Data entries:
- Opening Delimiter -
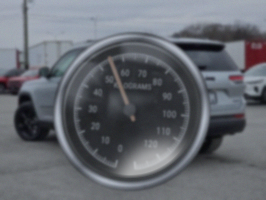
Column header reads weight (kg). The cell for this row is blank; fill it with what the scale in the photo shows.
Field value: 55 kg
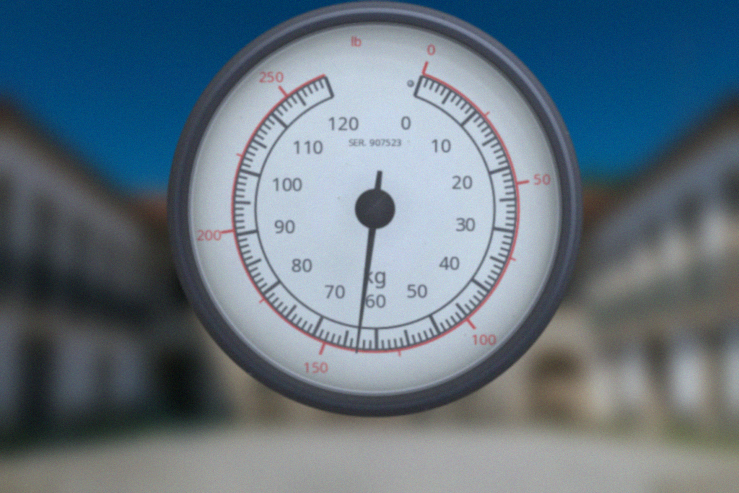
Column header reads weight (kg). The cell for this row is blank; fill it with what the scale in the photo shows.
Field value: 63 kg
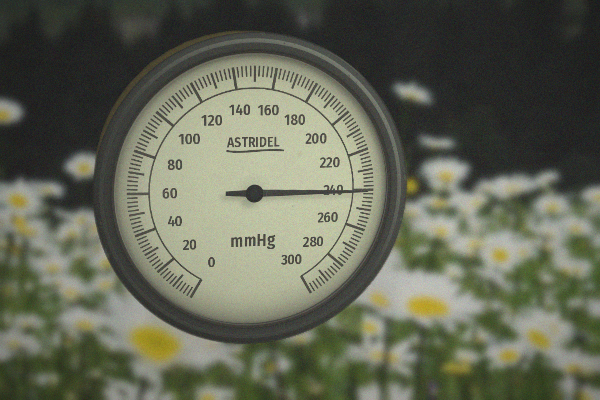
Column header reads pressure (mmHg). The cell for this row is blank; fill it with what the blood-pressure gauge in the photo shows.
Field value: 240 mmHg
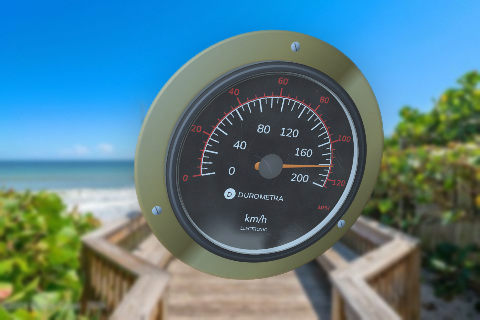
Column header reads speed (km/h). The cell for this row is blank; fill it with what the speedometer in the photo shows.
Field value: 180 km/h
- Closing Delimiter -
▶ [Exercise requirements]
Put every line of the records above into a Markdown table with the columns Row and Line, numbering the rows in order and skipping blank lines. Leave the pictures out of the table.

▶ [Your solution]
| Row | Line |
|---|---|
| 1 | Column header reads weight (kg). The cell for this row is blank; fill it with what the scale in the photo shows. |
| 2 | Field value: 55 kg |
| 3 | Column header reads weight (kg). The cell for this row is blank; fill it with what the scale in the photo shows. |
| 4 | Field value: 63 kg |
| 5 | Column header reads pressure (mmHg). The cell for this row is blank; fill it with what the blood-pressure gauge in the photo shows. |
| 6 | Field value: 240 mmHg |
| 7 | Column header reads speed (km/h). The cell for this row is blank; fill it with what the speedometer in the photo shows. |
| 8 | Field value: 180 km/h |